HomePhabricator

AMDGPU: Move m0 initializations earlier

Description

AMDGPU: Move m0 initializations earlier

Summary:
After hoisting and merging m0 initializations schedule them as early as
possible in the MBB. This helps the scheduler avoid hazards in some
cases.

Reviewers: rampitec, arsenm

Subscribers: kzhuravl, jvesely, wdng, nhaehnle, yaxunl, dstuttard, tpr, t-tye, hiraditya, arphaman, llvm-commits

Tags: #llvm

Differential Revision: https://reviews.llvm.org/D67450

Details

Committed
kerbowaSep 11 2019, 2:28 PM
Differential Revision
D67450: AMDGPU: Move m0 initializations earlier
Parents
rL371670: gn build: Merge r371661
Branches
Unknown
Tags
Unknown

Event Timeline

arsenm added a subscriber: arsenm.Mon, Oct 7, 10:02 PM
arsenm added inline comments.
/llvm/trunk/lib/Target/AMDGPU/SIFixSGPRCopies.cpp
606–621

I'm attempting to stop reserving M0, and having a lot of trouble with this placement logic. I'm getting placement after terminators in some cases.

The threshold here seems incorrect to use? I don't understand the function of it. If a threshold is valid to use, then it should be possible to simply insert at the beginning of the block without this scan?

kerbowa marked an inline comment as done.Mon, Oct 7, 10:16 PM
kerbowa added inline comments.
/llvm/trunk/lib/Target/AMDGPU/SIFixSGPRCopies.cpp
606–621

The threshold is just a arbitrary limit for the scan, but we do need to check every instruction we want to move past.

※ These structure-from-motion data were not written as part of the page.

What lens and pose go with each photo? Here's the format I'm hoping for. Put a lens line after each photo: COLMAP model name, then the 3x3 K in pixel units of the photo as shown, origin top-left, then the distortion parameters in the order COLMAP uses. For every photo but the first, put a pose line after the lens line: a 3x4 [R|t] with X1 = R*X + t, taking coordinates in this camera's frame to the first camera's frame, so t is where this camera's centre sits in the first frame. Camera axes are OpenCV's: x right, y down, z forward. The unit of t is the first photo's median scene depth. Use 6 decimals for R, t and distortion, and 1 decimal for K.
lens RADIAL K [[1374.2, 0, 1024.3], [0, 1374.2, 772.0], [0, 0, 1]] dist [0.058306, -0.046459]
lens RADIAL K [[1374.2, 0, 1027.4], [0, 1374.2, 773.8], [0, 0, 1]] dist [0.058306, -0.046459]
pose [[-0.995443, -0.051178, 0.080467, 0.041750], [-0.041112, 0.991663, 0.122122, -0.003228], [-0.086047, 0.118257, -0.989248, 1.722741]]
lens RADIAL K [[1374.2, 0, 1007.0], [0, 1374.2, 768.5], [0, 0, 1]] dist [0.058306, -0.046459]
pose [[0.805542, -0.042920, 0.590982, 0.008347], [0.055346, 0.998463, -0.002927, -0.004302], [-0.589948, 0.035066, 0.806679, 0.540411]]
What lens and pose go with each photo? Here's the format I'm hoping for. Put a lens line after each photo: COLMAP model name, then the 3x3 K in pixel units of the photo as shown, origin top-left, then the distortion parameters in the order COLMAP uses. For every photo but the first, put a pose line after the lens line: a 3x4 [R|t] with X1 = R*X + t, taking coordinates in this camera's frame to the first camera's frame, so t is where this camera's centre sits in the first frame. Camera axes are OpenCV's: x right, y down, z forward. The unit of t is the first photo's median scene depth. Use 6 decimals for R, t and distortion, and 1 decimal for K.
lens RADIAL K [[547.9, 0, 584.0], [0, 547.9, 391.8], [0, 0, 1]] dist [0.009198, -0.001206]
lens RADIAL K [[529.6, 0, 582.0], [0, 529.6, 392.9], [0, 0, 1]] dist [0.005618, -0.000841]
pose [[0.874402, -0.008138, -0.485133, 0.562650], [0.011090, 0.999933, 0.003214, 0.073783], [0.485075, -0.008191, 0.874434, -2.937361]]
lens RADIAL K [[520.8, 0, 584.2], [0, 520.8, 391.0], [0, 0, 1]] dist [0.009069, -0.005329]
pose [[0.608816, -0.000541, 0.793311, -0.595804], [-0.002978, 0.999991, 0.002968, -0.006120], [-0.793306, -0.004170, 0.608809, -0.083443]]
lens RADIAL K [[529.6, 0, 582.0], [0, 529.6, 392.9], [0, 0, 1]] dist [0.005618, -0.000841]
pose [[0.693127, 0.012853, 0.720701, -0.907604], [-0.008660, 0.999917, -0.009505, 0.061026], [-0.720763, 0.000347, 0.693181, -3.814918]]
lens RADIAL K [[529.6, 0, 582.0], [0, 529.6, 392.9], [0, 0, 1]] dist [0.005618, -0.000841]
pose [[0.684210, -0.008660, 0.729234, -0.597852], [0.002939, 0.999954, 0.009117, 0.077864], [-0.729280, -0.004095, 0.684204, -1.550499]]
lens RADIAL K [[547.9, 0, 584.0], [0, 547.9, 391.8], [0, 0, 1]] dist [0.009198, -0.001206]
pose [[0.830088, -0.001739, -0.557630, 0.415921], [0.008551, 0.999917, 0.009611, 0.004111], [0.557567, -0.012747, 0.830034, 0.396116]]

Placement after terminators is obviously wrong. Do you have an example?

arsenm added inline comments.Tue, Oct 8, 11:31 AM
/llvm/trunk/lib/Target/AMDGPU/SIFixSGPRCopies.cpp
606–621

I think I'm still hitting placement logic issues here, but the specific terminator case I started looking at turns out was already wrong coming out of isel.

kerbowa marked an inline comment as done.Tue, Oct 8, 3:17 PM
kerbowa added inline comments.
/llvm/trunk/lib/Target/AMDGPU/SIFixSGPRCopies.cpp
606–621

We can remove the threshold if you think that's better. This logic limits movement to essentially scheduling regions. We wont move past calls or uses/defs of m0.

It's a different story when doing the merging further above.

If you see some placement issue you can try disabling '-amdgpu-enable-merge-m0' to see if that's the issue.